Von Christian Heidler 03.06.2005
Paitsio heißt Abseits und abseits des großen Weltgeschehens liegt Finnland doch in aller Regel – auch in der Welt des Fußballs. Und wenn bei dieser hochkarätig besetzten Europameisterschaft überhaupt ein Teilnehmer als Außenseiter bezeichnet werden kann, dann eigentlich nur Finnland, das sich bislang noch nie für eine Welt- oder Europameisterschaft qualifiziert hatte.

Daß Finnland etwas eigenartig ist, das haben wir im Gefühl, selbst wenn wir nicht allzu viel über das Land und seine Bewohner wissen. Man denke nur an Kaurismäki-Filme, finnischen Tango, Wodka und schweigsame Sportstars... Und dann erst diese Sprache, die dem Ungarischen näher als dem Schwedischen oder Russischen ist, den Sprachen der angrenzenden Völker! Lange Jahrhunderte unter der Herrschaft seiner Nachbarn, wurde das kleine Finnland erst 1914 unabhängig und ist im Gegensatz zu den skandinavischen Staaten, mit denen Finnland enge Beziehungen pflegt, kein Königreich, sondern eine Republik. Der Fußballverband wurde bereits 1907 gegründet, doch ist der jalkapallo in diesem nordischen Land nicht die beliebteste Mannschaftssportart. An erster Stelle steht das Eishockey. Auch hierin sind die Finnen also etwas anders.

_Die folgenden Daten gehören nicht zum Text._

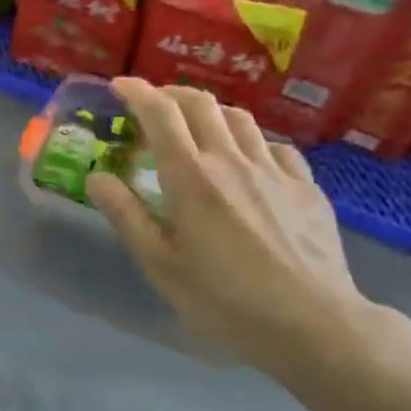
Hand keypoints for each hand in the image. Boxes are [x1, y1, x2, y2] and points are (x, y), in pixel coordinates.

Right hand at [85, 78, 372, 379]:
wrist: (313, 325)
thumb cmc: (224, 299)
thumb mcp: (160, 264)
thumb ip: (126, 215)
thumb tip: (97, 176)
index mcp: (191, 177)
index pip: (160, 114)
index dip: (137, 92)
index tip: (120, 85)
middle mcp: (231, 160)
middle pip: (201, 104)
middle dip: (171, 93)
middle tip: (154, 104)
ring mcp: (274, 170)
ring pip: (240, 118)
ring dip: (211, 112)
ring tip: (198, 126)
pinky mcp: (305, 187)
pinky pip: (275, 146)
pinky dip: (251, 141)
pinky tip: (249, 160)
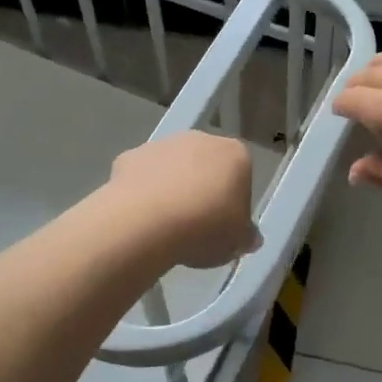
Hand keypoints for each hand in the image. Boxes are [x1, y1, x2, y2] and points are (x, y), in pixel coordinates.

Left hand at [109, 131, 261, 268]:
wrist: (146, 221)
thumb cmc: (205, 227)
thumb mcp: (237, 242)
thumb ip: (246, 235)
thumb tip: (250, 237)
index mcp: (235, 154)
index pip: (241, 175)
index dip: (234, 202)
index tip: (225, 226)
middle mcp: (200, 139)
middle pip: (206, 166)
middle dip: (203, 189)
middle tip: (196, 225)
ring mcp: (163, 144)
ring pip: (173, 167)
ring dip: (172, 188)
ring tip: (166, 225)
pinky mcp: (130, 156)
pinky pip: (143, 175)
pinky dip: (143, 191)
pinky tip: (141, 217)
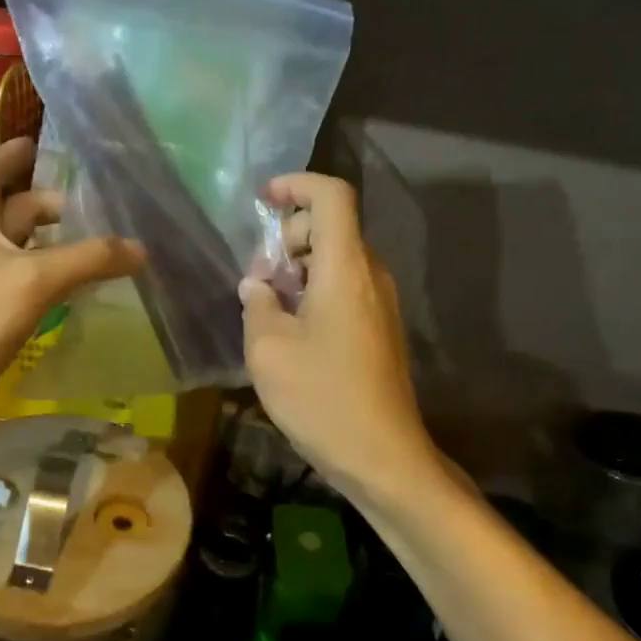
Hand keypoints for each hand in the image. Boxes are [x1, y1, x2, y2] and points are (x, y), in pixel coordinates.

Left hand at [0, 137, 142, 439]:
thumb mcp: (35, 277)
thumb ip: (90, 258)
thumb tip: (140, 248)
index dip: (11, 154)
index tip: (40, 142)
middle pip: (12, 210)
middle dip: (50, 203)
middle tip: (95, 203)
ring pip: (22, 248)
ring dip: (55, 242)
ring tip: (98, 239)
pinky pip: (26, 281)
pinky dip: (52, 276)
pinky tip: (80, 284)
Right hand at [239, 173, 439, 504]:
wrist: (382, 456)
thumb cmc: (321, 397)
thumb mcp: (269, 349)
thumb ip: (258, 304)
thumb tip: (258, 285)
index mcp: (345, 268)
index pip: (332, 196)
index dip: (296, 185)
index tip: (263, 200)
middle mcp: (370, 275)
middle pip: (331, 227)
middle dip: (288, 238)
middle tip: (258, 278)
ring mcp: (379, 303)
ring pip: (336, 259)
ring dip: (298, 269)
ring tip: (267, 308)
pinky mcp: (379, 328)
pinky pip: (345, 288)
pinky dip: (314, 291)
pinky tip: (289, 331)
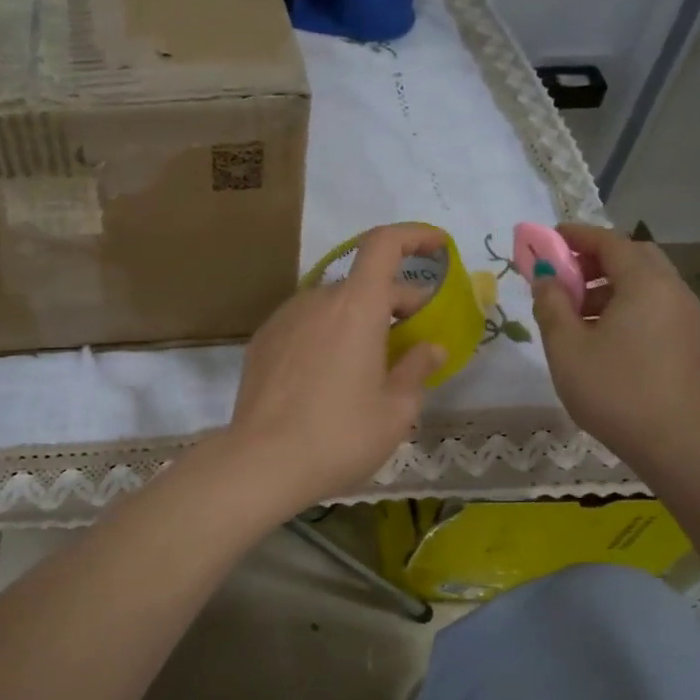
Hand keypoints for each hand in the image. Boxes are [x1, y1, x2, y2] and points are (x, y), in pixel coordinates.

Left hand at [227, 223, 446, 512]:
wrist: (260, 462)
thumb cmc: (339, 436)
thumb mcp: (395, 410)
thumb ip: (417, 369)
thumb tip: (430, 347)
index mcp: (356, 306)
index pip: (384, 244)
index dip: (414, 237)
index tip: (438, 248)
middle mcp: (317, 300)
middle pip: (364, 283)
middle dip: (396, 302)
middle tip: (416, 341)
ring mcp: (284, 319)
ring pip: (333, 306)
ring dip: (359, 322)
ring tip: (372, 366)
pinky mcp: (262, 342)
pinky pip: (306, 325)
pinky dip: (328, 336)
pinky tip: (330, 378)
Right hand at [530, 224, 699, 470]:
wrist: (672, 443)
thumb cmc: (613, 390)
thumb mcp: (566, 346)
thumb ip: (551, 304)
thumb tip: (545, 277)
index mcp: (645, 284)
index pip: (610, 242)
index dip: (577, 236)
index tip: (548, 239)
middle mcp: (672, 291)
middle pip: (633, 256)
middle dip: (595, 258)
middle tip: (563, 273)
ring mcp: (685, 315)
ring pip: (645, 281)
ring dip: (609, 283)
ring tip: (573, 308)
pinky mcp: (687, 338)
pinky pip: (653, 303)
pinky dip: (625, 302)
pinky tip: (598, 331)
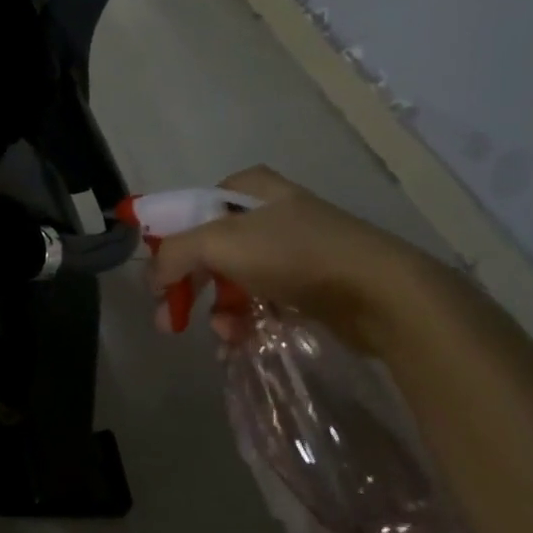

Fußball spielende Frauen soll es zwar schon vor der Unabhängigkeit gegeben haben, doch verbandsmäßig organisiert wird das Spiel von Frauen erst seit 1971 betrieben. Den ersten Titel holte HJK Helsinki, das auch derzeit zu den besten Klubs im finnischen Frauenfußball gehört. So gelang HJK in der Premierensaison des UEFA-Cups gleich der Einzug in das Halbfinale, in dem dann zwei knappe Niederlagen gegen Umeå IK das Aus bedeuteten. Im Jahr darauf scheiterte Helsinki deutlich am 1. FFC Frankfurt im Viertelfinale. Im Klubvergleich ging es weiter bergab, denn dem Ausscheiden des FC United Jakobstad/Pietarsaari in den Gruppenspielen der Saison 2003/04 folgte zuletzt das Scheitern von Malmin Palloseura (Helsinki) bereits in der 1. Qualifikationsrunde. Daß viele Spitzenspielerinnen in der schwedischen Damallsvenskan spielen, mag da sicherlich eine Rolle spielen. So wechselten die HJK-Spielerinnen Laura Kalmari (jetzt Djurgården/Älvsjö), Sanna Valkonen und Jessica Julin nach besagtem UEFA-Cup-Duell zu UIK. Auch die Nationalspielerinnen Anne Mäkinen (UIK), Anna-Kaisa Rantanen (Linköpings FC) und Heidi Kackur (Kopparbergs/Göteborg FC, zuvor Malmö FF) sind jenseits des Bottnischen Meerbusens unter Vertrag.

Ihr Lieblingsspieler
ist David Beckham: Heidi Kackur, stürmt nunmehr für Göteborg Foto: Roger Larsson (Kopparbergs/Göteborg FC)
Doch die Europameisterschaft ist ja kein Vereinswettbewerb, die naisten maajoukkue ist da gefragt. In der EM-Qualifikationsrunde belegte die Frauennationalmannschaft Rang 3 hinter Schweden und Italien und vor der Schweiz und Serbien/Montenegro. Dabei mußte lediglich eine Niederlage gegen Schweden eingesteckt werden. Viermal endeten die Spiele remis, darunter eines gegen Schweden und beide Begegnungen mit Italien. Der gute dritte Platz berechtigte zu zwei Ausscheidungsspielen gegen Rußland, Teilnehmer an der Weltmeisterschaft 2003, in denen sich Finnland mit 1:0 und 3:1 behaupten konnte.